“Ne tarz müzik dinlersin?” sorusu, yüzeysel görünen ama derinlerde yatan birçok soruyu beraberinde getiren, sıkça karşılaştığımız bir soru.

Bu sorunun ardındaki asıl mesele, müziği sadece bir etiketle tanımlamaya çalışmak ve bu etiketler aracılığıyla insanları sınıflamaya çalışmaktır.

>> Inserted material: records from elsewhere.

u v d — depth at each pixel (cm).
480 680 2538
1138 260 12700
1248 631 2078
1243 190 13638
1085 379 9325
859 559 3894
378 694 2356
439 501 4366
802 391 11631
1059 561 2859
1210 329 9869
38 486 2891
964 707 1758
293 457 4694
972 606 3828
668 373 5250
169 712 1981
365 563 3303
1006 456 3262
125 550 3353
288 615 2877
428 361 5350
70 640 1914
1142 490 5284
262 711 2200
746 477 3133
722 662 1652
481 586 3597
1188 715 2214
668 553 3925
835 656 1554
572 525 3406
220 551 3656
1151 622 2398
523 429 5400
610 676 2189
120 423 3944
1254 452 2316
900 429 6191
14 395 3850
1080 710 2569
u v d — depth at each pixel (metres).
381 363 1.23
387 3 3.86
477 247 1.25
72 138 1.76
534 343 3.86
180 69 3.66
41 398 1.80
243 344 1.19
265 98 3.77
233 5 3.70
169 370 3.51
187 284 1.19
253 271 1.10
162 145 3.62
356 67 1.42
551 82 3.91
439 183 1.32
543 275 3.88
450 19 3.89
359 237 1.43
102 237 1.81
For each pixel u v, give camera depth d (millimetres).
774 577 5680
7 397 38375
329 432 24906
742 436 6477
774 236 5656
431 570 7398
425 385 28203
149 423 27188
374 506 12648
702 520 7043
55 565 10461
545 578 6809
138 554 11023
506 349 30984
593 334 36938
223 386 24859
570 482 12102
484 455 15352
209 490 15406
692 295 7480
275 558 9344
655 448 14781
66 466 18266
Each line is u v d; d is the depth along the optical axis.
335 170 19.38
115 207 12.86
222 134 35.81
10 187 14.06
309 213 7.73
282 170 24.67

Müzik, evrensel bir dildir. Kültürlerden, coğrafyalardan bağımsız olarak herkesin ortak bir noktada buluştuğu, duyguları ifade etmenin en güçlü araçlarından biridir. Peki, bu kadar evrensel olan bir şeyi neden dar kalıplara sıkıştırmaya çalışıyoruz? Neden birilerinin belirlediği kategorilere göre müzik dinleme ihtiyacı duyuyoruz?

Basit ama karmaşık

“Caz mı pop mu?”, “Klasik mi rock mı?”, “Türkçe mi yabancı mı?” gibi sorular, müziği parçalayan ve onu yapay bir şekilde kategorilere ayıran sorulardır. Oysa müzik, bu kadar basit bir şekilde sınıflandırılamayacak kadar zengin ve karmaşık bir yapıya sahiptir. Bir şarkıda hem cazın enstrümantal zenginliğini hem de pop müziğin ritmik yapısını bulabiliriz. Aynı zamanda bir klasik müzik parçasında rock müziğin enerjisini de hissedebiliriz.

Bazen öyle bazen de böyle

Müzik zevkimiz; kişiliğimizin, yaşadığımız deneyimlerin, kültürel birikimimizin bir yansımasıdır. Dolayısıyla herkesin müzik zevki farklıdır ve sürekli olarak değişebilir. Bugün klasik müzik dinlemekten keyif alırken, yarın belki de heavy metal müziğine yönelebiliriz. Bu durum, bizim müzik zevkimizin sabit olmadığını, sürekli geliştiğini ve değiştiğini gösterir.

Özgürlükler evreni

Müzik dinlerken önemli olan şey, etiketler değil, hissettiklerimizdir. Bir şarkı bizi nasıl etkiliyor? Hangi duyguları uyandırıyor? Bize ne anlatıyor? Bu soruların cevapları, müziğin bizim için taşıdığı anlamı belirler. Kısacası, müzik zevkimizi sınırlayan, bizi kalıplara sokan her türlü düşünceye karşı çıkmalıyız. Müzik, özgürce keşfedilecek, deneyimlenecek ve yaşanacak bir evrendir. Kendimizi ifade etmenin, duygularımızı dışa vurmanın en güzel yoludur.

Kendi müzikal dünyam

Özgün bir müzik dinleyicisi olmak, başkalarının ne düşündüğünü değil kendi iç sesimizi dinlemek demektir. Kendi müzikal yolculuğumuzu çizmek, yeni sesler keşfetmek ve müzik dünyasının sonsuz zenginliğini keşfetmek demektir. Sonuç olarak müzik; bizi birleştiren, ruhumuza dokunan ve hayatımıza anlam katan evrensel bir dildir. Bu dili özgürce kullanmalı, kendi müzikal dünyamızı yaratmalı ve hiçbir kalıba sığmamalıyız.

Peki siz, Kendi müzikal yolculuğunuzda neler keşfedebildiniz?